Solutions: You can find the file with solutions for all questions here.

Quiz submissions were graded automatically for correctness. Implementations did not need to be efficient, as long as they were correct.

In addition to the doctests provided to students, we also used extra doctests to check for corner cases. These extra test cases are highlighted below.

To complete this homework assignment, you will need to use SQLite version 3.8.3 or greater. See Lab 12 for setup and usage instructions.
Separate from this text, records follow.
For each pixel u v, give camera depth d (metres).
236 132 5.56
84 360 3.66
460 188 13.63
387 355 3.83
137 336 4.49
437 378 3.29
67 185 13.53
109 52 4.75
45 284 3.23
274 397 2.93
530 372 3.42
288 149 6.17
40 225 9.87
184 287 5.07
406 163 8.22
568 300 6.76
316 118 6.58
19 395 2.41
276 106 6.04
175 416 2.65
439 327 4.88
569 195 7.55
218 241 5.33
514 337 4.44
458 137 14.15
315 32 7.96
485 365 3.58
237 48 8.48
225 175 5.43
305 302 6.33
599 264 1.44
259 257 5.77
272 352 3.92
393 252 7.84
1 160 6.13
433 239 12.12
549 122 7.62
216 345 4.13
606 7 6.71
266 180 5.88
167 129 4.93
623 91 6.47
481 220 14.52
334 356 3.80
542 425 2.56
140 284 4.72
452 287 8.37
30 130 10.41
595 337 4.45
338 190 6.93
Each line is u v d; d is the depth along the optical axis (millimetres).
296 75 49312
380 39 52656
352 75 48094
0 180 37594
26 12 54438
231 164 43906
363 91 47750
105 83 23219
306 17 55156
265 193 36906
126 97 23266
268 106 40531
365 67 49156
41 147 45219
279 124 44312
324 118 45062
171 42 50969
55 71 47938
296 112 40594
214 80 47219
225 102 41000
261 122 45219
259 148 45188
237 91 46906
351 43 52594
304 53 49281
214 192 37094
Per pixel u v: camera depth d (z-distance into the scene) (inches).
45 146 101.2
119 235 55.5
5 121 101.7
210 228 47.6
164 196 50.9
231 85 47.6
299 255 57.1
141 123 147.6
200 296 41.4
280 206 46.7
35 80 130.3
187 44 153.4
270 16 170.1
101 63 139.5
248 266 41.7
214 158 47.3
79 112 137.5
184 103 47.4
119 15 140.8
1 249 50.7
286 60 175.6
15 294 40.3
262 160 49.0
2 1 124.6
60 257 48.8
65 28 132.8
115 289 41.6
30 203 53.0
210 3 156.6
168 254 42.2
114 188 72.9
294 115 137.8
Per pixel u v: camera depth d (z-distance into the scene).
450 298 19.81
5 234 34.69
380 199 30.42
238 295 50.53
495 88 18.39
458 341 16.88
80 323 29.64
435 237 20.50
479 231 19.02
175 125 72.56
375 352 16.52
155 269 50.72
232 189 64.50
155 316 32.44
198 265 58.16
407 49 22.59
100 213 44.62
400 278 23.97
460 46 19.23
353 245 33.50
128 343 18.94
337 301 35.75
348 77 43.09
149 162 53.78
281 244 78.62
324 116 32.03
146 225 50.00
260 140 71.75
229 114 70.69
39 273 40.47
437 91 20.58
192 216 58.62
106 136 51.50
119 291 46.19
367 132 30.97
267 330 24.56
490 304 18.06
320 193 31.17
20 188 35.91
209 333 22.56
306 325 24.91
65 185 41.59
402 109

To check your progress, you can run sqlite3 directly by running:

sqlite3 -init quiz04.sql

You should also check your work using ok:

python3 ok

Data

In each question below, you will define a new table based on the following tables. The first defines the names, opening, and closing hours of great pizza places in Berkeley. The second defines typical meal times (for college students). A pizza place is open for a meal if the meal time is at or within the open and close times.

create table pizzas as
  select "Pizzahhh" as name, 12 as open, 15 as close union
  select "La Val's"        , 11        , 22          union
  select "Sliver"          , 11        , 20          union
  select "Cheeseboard"     , 16        , 23          union
  select "Emilia's"        , 13        , 18;

create table meals as
  select "breakfast" as meal, 11 as time union
  select "lunch"            , 13         union
  select "dinner"           , 19         union
  select "snack"            , 22;

Your tables should still perform correctly even if the values in these tables were to change. Don't just hard-code the output to each query.

Question 1

If two meals are more than 6 hours apart, then there's nothing wrong with going to the same pizza place for both, right? Create a double table with three columns. The first columns is the earlier meal, the second is the later meal, and the third is the name of a pizza place. Only include rows that describe two meals that are more than 6 hours apart and a pizza place that is open for both of the meals. The rows may appear in any order.
-- Two meals at the same place
create table double as
  select a.meal, b.meal, name
         from meals as a, meals as b, pizzas
         where open <= a.time and a.time <= close and
               open <= b.time and b.time <= close and
               b.time > a.time + 6;

-- Example:
select * from double where name="Sliver";
-- Expected output:
--   breakfast|dinner|Sliver

Test your solution with OK:

python3 ok -q double

Question 2

For each meal, list all the pizza options. Create a table options that has one row for every meal and three columns. The first column is the meal, the second is the total number of pizza places open for that meal, and the last column is a comma-separated list of open pizza places in alphabetical order. Assume that there is at least one pizza place open for every meal. Order the resulting rows by meal time.
-- Pizza options for every meal
create table options as
  with
    lists(meal, time, names, last, n) as (
      select meal, time, name, name, 1
             from pizzas, meals
             where open <= time and time <= close union
      select meal, time, names || ", " || name, name, n+1
             from lists, pizzas
             where open <= time and time <= close and name > last
    )
  select meal, max(n), names from lists group by meal order by time;

-- Example:
select * from options where meal="dinner";
-- Expected output:
--   dinner|3|Cheeseboard, La Val's, Sliver

Hint: Define a recursive table in a with statement that includes all partial lists of options, then use the max aggregate function to pick the full list for each meal.